── Given data

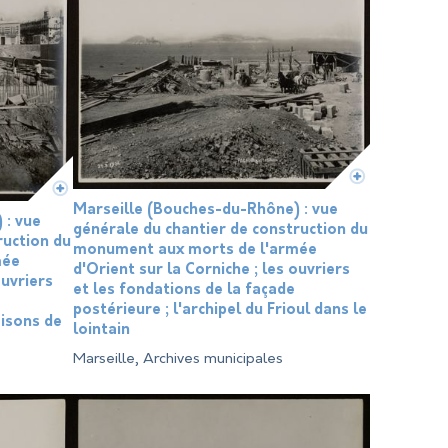
Marseille (Bouches-du-Rhône) : vue
 : vue
générale du chantier de construction du
ruction du
monument aux morts de l'armée
mée
d'Orient sur la Corniche ; les ouvriers
ouvriers
et les fondations de la façade
postérieure ; l'archipel du Frioul dans le
aisons de
lointain
Marseille, Archives municipales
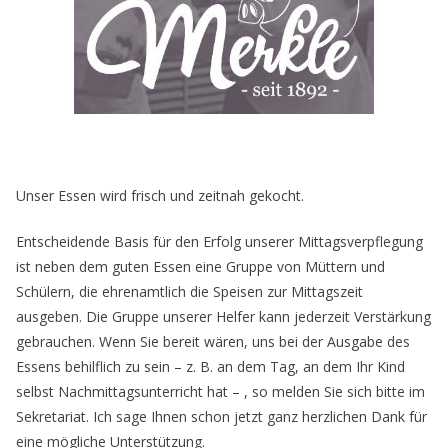
Unser Essen wird frisch und zeitnah gekocht.
Entscheidende Basis für den Erfolg unserer Mittagsverpflegung
ist neben dem guten Essen eine Gruppe von Müttern und
Schülern, die ehrenamtlich die Speisen zur Mittagszeit
ausgeben. Die Gruppe unserer Helfer kann jederzeit Verstärkung
gebrauchen. Wenn Sie bereit wären, uns bei der Ausgabe des
Essens behilflich zu sein – z. B. an dem Tag, an dem Ihr Kind
selbst Nachmittagsunterricht hat – , so melden Sie sich bitte im
Sekretariat. Ich sage Ihnen schon jetzt ganz herzlichen Dank für
eine mögliche Unterstützung.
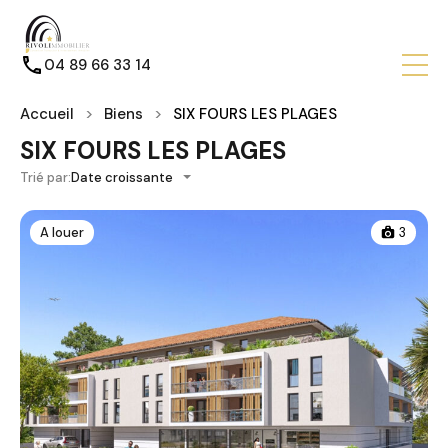
04 89 66 33 14
Accueil
Biens
SIX FOURS LES PLAGES
SIX FOURS LES PLAGES
Trié par:
Date croissante
A louer
3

────

## Task description
A word-for-word copy of the entries above is what is needed, without any images.

## Output of the exercise
Marseille (Bouches-du-Rhône) : vue
 : vue
générale du chantier de construction du
ruction du
monument aux morts de l'armée
mée
d'Orient sur la Corniche ; les ouvriers
ouvriers
et les fondations de la façade
postérieure ; l'archipel du Frioul dans le
aisons de
lointain
Marseille, Archives municipales
Unser Essen wird frisch und zeitnah gekocht.
Entscheidende Basis für den Erfolg unserer Mittagsverpflegung
ist neben dem guten Essen eine Gruppe von Müttern und
Schülern, die ehrenamtlich die Speisen zur Mittagszeit
ausgeben. Die Gruppe unserer Helfer kann jederzeit Verstärkung
gebrauchen. Wenn Sie bereit wären, uns bei der Ausgabe des
Essens behilflich zu sein – z. B. an dem Tag, an dem Ihr Kind
selbst Nachmittagsunterricht hat – , so melden Sie sich bitte im
Sekretariat. Ich sage Ihnen schon jetzt ganz herzlichen Dank für
eine mögliche Unterstützung.
04 89 66 33 14
Accueil
Biens
SIX FOURS LES PLAGES
SIX FOURS LES PLAGES
Trié par:
Date croissante
A louer
3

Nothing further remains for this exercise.